We also paid visits to the two neighbouring villages of Temboan and Rumbia, which gave us a good picture of the dynamics of the project and how it started. Initially, the local village chiefs thought Willie Smits was crazy. Why would a foreigner want to plant trees there? So the first reactions were of disbelief and mistrust. That is until they heard the well thought-out plans and felt the threat of other buyers from outside who wanted to use the land for their own profit. Then they put their trust in the Masarang Foundation – and rightly so!

The project not only ensures a more stable climate and the return of wildlife to the region, but also provides employment. This is very important to the neighbouring villages, where people have limited sources of income, apart from the proceeds from harvesting palm sugar, coconuts and spices, and from fishing.

This work is done mainly by men, which means there are no opportunities for the women to earn money as well. The neighbouring villages are poor and prospects are limited, so people resort to stealing turtle eggs, for example. In our project, the women do get extra opportunities to come and work in the nursery and in the field. Incidentally, the nursery was looking wonderful, with no fewer than 50 species that will be planted out!

An involved community

There are many more plans to expand on employment opportunities. They include ecotourism and local projects, such as the larger-scale production of palm sugar, processing of coconut shells and processing of waste wood into biochar and other products. This long-term vision is important to the local community, because when the reforestation is complete in a few years’ time, it’s crucial that the neighbouring communities feel involved and can support themselves in the long term.

Impressive results

The local population is already pleased with the results and the plans for starting up ecotourism in the future. What improvements are they noticing already?

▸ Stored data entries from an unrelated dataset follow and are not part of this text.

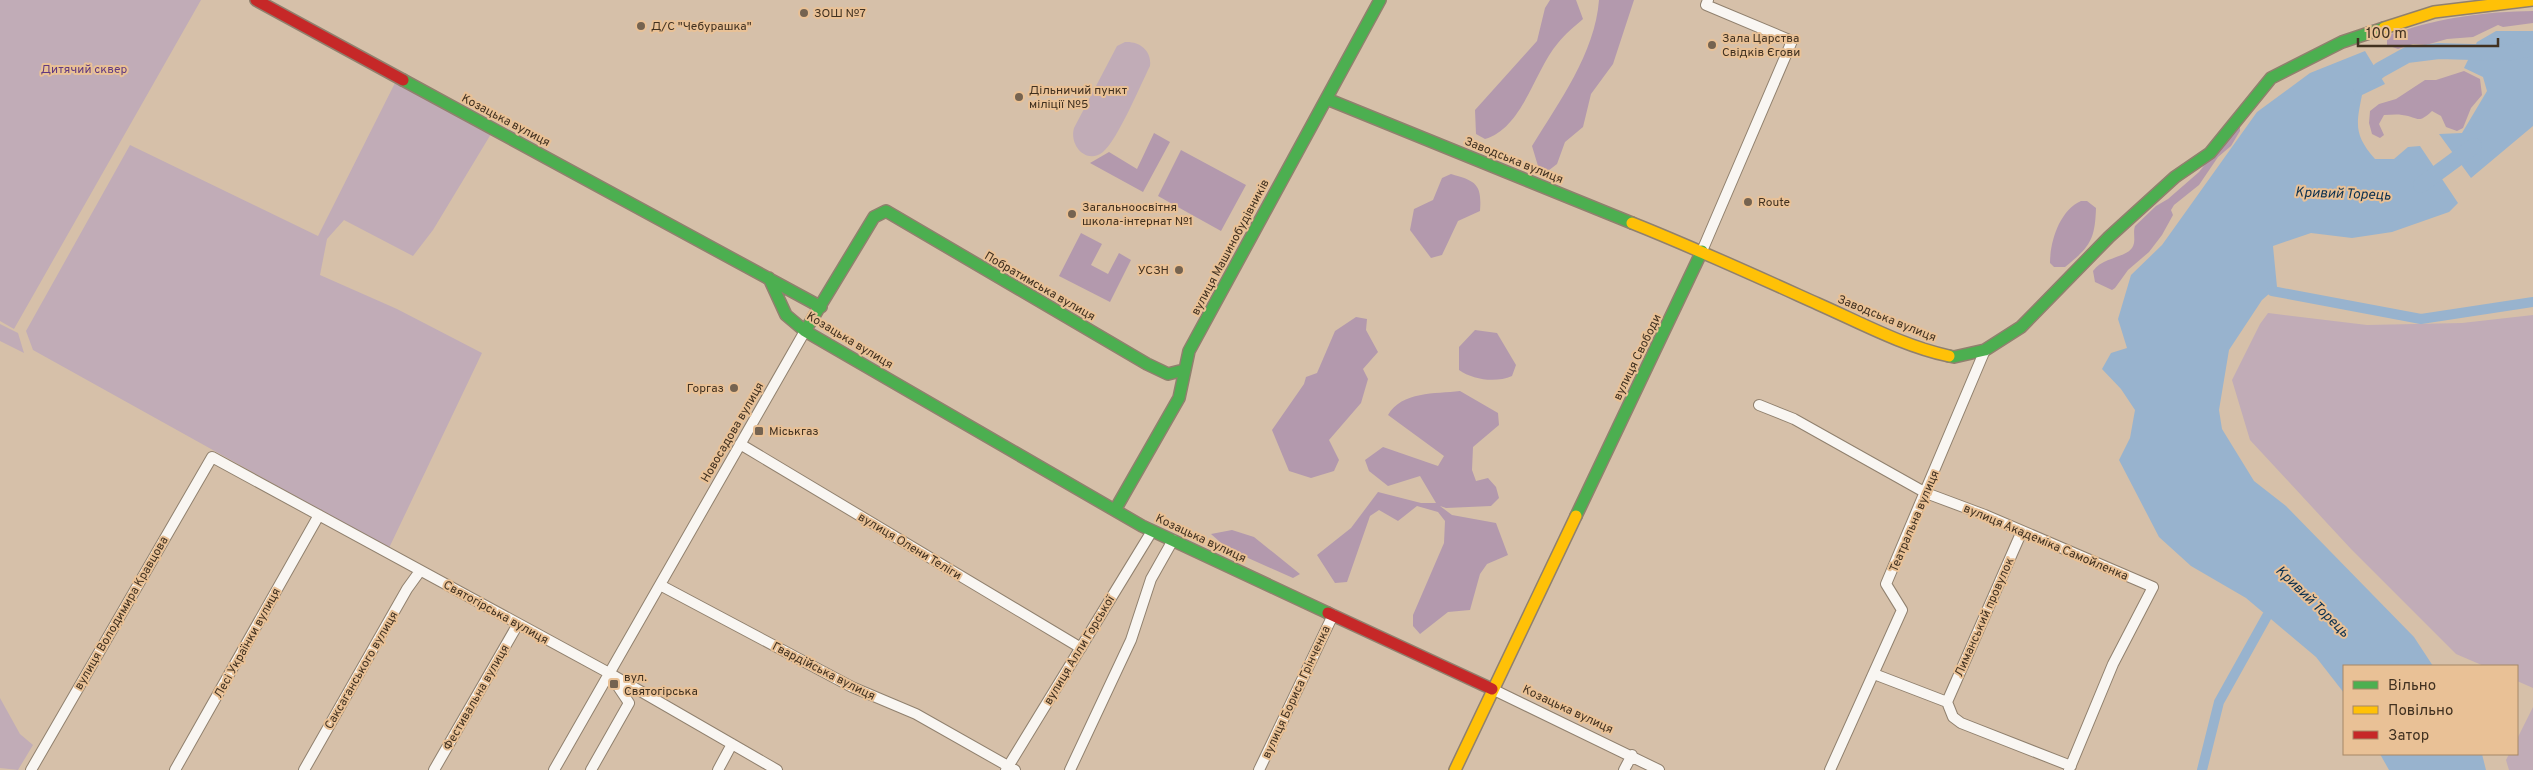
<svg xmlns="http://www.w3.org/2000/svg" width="2533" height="770" font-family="Overpass,sans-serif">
<rect width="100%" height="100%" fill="#d6c0a9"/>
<!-- green -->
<path fill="#c1acb7" d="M0,0H201L14,329L0,321Z
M1125,42C1140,41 1152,51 1150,66C1140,86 1118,139 1103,152C1086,165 1069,145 1074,128L1117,46Z
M395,83L491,134L433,230L413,256L344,220L327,239L320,275L397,309L482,353L389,548L33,350L26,331L130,145L318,236Z
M2268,313L2367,325L2462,323L2533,315V688L2517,681V666H2484L2456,654L2351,549L2250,440L2232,380L2260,324Z
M0,324L18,333L24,353L0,341Z
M0,698L20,734L33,745L18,770L0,768Z
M2533,707V770H2509L2506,760L2509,754H2517V739Z"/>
<!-- forest -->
<path fill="#b399ad" d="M1550,0H1576L1583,19C1575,26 1565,34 1558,43C1534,71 1523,128 1485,139L1476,134L1475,110L1537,41L1545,8Z
M1599,0H1634L1613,64L1591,94L1583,127L1565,142L1557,164L1548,171L1538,166L1532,146C1559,102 1595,53 1599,0Z
M2533,11V23L2503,27L2498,25L2473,37L2447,39L2426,45L2413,44L2398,49L2387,45V34L2396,33C2442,17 2485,12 2533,11Z
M2464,71L2480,79L2482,95L2471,108L2463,128L2457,131L2446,127L2441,116L2432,111C2417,125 2419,117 2402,115C2396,114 2390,115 2384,115L2379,124L2384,135L2380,138L2372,134L2369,123L2370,111L2379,104L2396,99L2425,80H2436Z
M2240,126V131L2231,146L2218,157L2199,185L2174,205L2171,210L2173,215L2162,235L2149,252L2128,270L2115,288L2112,290L2095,282L2093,271C2104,255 2131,259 2134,243C2135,237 2133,232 2135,226L2156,206L2168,199L2199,172L2231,131Z
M1154,133L1170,142L1143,192L1090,163L1109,152L1137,169Z
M1181,150L1246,185L1221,231L1158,196Z
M1451,174C1476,181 1482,184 1480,211L1458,221L1442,255L1431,258L1410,230L1414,209L1433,200L1442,178Z
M2081,201H2087L2096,208C2095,240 2090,247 2065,267H2054L2050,263C2050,241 2060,210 2081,201Z
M1081,233L1102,244L1091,265L1108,274L1119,253L1131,260L1110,302L1059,276Z
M1356,317L1367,319L1366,330L1378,352L1363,369L1368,379L1361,403L1329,440L1339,460L1334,471L1311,478L1289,471L1272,430L1304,384L1306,377L1317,373L1335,331Z
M1475,330L1497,333L1516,365L1512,376C1496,383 1473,380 1459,370V347Z
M1460,391L1498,413L1499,425L1473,447L1472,470L1476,481L1488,478L1496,487L1499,498L1491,506L1446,508L1440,506L1452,515L1496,523L1508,555L1487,564L1480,574L1470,610L1448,612L1420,634L1413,626V615L1444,543L1445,521L1438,512L1417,506L1398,521L1379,510L1370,516L1347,582L1335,583L1317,555L1351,528L1378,492L1421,503H1436L1420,476L1388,486L1369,471L1365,460L1383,447L1438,466L1444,456L1388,415C1402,391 1435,394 1460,391Z
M1232,530L1254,537L1300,574L1293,578L1228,549L1211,534Z"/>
<!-- water -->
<path fill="#98b3ce" d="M2496,31H2533V126L2471,178L2439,134L2462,133L2487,91L2483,77L2464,68L2477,42Z
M2365,51L2385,84L2362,95C2356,125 2354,135 2375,159H2394L2408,147L2420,146L2458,203L2449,212L2392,232L2352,238L2311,233L2273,246L2277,287L2262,300L2229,350L2219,410L2222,429L2254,481L2286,506L2414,637L2433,666H2344V693L2316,657L2246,598L2191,566L2159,537L2119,460L2130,438L2135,410L2121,389L2102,369L2111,353L2127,348L2118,319L2131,275L2162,245L2257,112L2310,73Z
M2380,754H2482L2486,770H2389Z"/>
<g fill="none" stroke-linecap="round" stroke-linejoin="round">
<!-- canal -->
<path stroke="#98b3ce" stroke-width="10" d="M2272,291L2421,319L2533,302
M2202,770L2219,702L2267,616"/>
<!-- river -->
<path stroke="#98b3ce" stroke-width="16" d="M2361,86L2380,70L2407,55L2439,51L2506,53L2533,48
M2421,185L2474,146"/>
<!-- street casing -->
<g stroke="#90806e" stroke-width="12">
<path id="street" d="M1702,251L1792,41L1706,5L1708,0
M1759,405L1794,419L1926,493L1985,515L2153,587L2113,664L2069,770
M740,444L1081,648
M660,585L852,687L916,714L1015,770
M1874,674L1947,702L1953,717L1961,723L2071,766
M1492,689L1659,770
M1947,702L2022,531
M31,770L212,457L609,673L777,770
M175,770L319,515
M304,770L407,589L420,571
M434,770L518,624
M554,770L805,331
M591,770L629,703L611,676
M718,770L732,744
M1006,770L1152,531
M1070,770L1131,640L1151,579L1173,540
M1259,770L1333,615
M1624,770L1632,755
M1830,770L1902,610L1886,584L1985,350"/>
</g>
<!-- fast casing -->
<g stroke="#90806e" stroke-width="14">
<path id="fast" d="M403,80L821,307
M1327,99L1632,223
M769,278L786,315L805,331L1142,526L1328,613
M805,331L874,217L886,211L1147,364L1168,374L1184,370
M1949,356L1954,357L1985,350L2021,327L2109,237L2175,177L2210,153L2271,78L2342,42L2384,28
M1115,510L1179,398L1189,351L1380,0
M1576,516L1702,251"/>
</g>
<!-- slow casing -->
<g stroke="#90806e" stroke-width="14">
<path id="slow" d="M2384,28L2434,12L2533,0
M1632,223C1695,248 1756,276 1818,304C1861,323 1903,346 1949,356
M1455,770L1576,516"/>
</g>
<!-- jam casing -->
<g stroke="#90806e" stroke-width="14">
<path id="jam" d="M256,0L403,80
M1328,613L1492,689"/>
</g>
<!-- street -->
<use href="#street" stroke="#f9f6f2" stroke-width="10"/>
<!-- fast -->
<use href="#fast" stroke="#4caf50" stroke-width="11"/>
<!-- slow -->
<use href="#slow" stroke="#ffc107" stroke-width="11"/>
<!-- jam -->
<use href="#jam" stroke="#c62828" stroke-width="11"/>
</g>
<!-- markers -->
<g fill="#756350" stroke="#e9c196" stroke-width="2">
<circle cx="804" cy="13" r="5"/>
<circle cx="641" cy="26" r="5"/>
<circle cx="1712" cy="45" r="5"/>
<circle cx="1019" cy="97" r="5"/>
<circle cx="1748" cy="202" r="5"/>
<circle cx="1072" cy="214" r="5"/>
<circle cx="1179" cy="270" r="5"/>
<circle cx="734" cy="388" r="5"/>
<rect x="754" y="426" width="10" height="10" rx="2.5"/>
<rect x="609" y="679" width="10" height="10" rx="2.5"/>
</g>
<g text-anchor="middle" stroke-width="4" stroke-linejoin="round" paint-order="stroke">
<!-- poi labels -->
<g font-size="12" fill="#413120" stroke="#e9c196" text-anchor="start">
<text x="814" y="17">ЗОШ №7</text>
<text x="651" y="30">Д/С "Чебурашка"</text>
<text x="1722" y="42">Зала Царства<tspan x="1722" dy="14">Свідків Єгови</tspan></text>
<text x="1029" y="94">Дільничий пункт<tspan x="1029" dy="14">міліції №5</tspan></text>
<text x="1758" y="206">Route</text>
<text x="1082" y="211">Загальноосвітня<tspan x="1082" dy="14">школа-інтернат №1</tspan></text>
<text x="1169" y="274" text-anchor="end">УСЗН</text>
<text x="724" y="392" text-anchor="end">Горгаз</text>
<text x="769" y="435">Міськгаз</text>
<text x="624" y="681">вул.<tspan x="624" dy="14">Святогірська</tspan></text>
</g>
<!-- park labels -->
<g font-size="12" fill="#613a7f" stroke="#e9c196">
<text x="84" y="73">Дитячий сквер</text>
</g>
<!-- street labels -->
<g font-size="12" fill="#413120" stroke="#e9c196">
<text transform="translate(506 120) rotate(28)" y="4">Козацька вулиця</text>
<text transform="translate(1514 160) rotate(22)" y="4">Заводська вулиця</text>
<text transform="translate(1230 247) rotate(-62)" y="4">вулиця Машинобудівників</text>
<text transform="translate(1040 286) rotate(30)" y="4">Побратимська вулиця</text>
<text transform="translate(1887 318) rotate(22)" y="4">Заводська вулиця</text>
<text transform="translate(850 340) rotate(31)" y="4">Козацька вулиця</text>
<text transform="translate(1637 357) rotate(-64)" y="4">вулиця Свободи</text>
<text transform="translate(732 432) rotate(-60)" y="4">Новосадова вулиця</text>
<text transform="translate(1914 521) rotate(-67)" y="4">Театральна вулиця</text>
<text transform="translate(1201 538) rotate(25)" y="4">Козацька вулиця</text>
<text transform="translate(2046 542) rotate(23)" y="4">вулиця Академіка Самойленка</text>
<text transform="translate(910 546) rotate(31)" y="4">вулиця Олени Теліги</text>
<text transform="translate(496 612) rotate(29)" y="4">Святогірська вулиця</text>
<text transform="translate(121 613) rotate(-60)" y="4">вулиця Володимира Кравцова</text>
<text transform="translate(1984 617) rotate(-66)" y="4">Лиманський провулок</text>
<text transform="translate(247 643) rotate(-61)" y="4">Лесі Українки вулиця</text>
<text transform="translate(1079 650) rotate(-59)" y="4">вулиця Алли Горської</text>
<text transform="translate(361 670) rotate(-60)" y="4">Саксаганського вулиця</text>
<text transform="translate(824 671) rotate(27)" y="4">Гвардійська вулиця</text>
<text transform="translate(1296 692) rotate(-65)" y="4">вулиця Бориса Грінченка</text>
<text transform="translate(476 697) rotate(-60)" y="4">Фестивальна вулиця</text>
<text transform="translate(1568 709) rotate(25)" y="4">Козацька вулиця</text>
</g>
<!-- water labels -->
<g font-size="14" font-style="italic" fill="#0b304f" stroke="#e9c196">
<text transform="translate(2343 193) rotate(2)" y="5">Кривий Торець</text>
<text transform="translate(2313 601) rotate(44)" y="5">Кривий Торець</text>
</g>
</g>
<!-- legend -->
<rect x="2343" y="665" width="175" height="90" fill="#e9c196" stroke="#a68767"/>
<rect x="2353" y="681" width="25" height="8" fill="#4caf50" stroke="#a68767"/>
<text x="2388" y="690" font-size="15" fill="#413120">Вільно</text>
<rect x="2353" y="706" width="25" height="8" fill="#ffc107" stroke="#a68767"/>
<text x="2388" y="715" font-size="15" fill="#413120">Повільно</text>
<rect x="2353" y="731" width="25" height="8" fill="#c62828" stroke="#a68767"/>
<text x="2388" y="740" font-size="15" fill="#413120">Затор</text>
<!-- scale -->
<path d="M2358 38v8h140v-8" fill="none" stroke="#413120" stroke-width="2.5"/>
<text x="2366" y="38" font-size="15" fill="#413120" stroke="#e9c196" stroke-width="4" paint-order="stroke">100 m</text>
</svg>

  • You can already feel the difference in temperature between the alang-alang grassland and the reforested area. The temperature in the forest is considerably lower.
  • There’s plenty of life again. Birds like the golden oriole are returning, and beautiful white butterflies are fluttering around – a sign that the forest is recovering. And bats and swallows are roosting in a cave that’s been cut out for them. The turtle population is increasing due to a turtle hatchery, where turtles brood eggs that have been found in nests on the beach. This increases their chance of survival and protects them against poachers.
  • The springs are giving more water again – even now, in the extremely dry season.
  • Finally, the impact is also noticeable at sea. Trees retain more water in the ground, meaning a reduction in the run-off of (polluted) water and sediments. Local fishermen have noticed a recovery in the coral reef off Temboan, and they are catching more fish again.
Willie Smits at the nursery in Temboan

An exemplary project

The visit showed us that the project has been extremely well thought-out. Everything is circular and connected. We can’t wait until the next planting season, when the rest of the trees will be planted. It will create a forest for the future, which will be beneficial to people, animals and nature itself.

We’ll also be investigating how we can use this planting method on a wider scale in reforesting alang-alang fields. And we’re seeing that the use of biochar, as long as it’s produced properly, can give a huge impulse to the growth of young trees. We’ll pass on this knowledge to other project partners wherever relevant.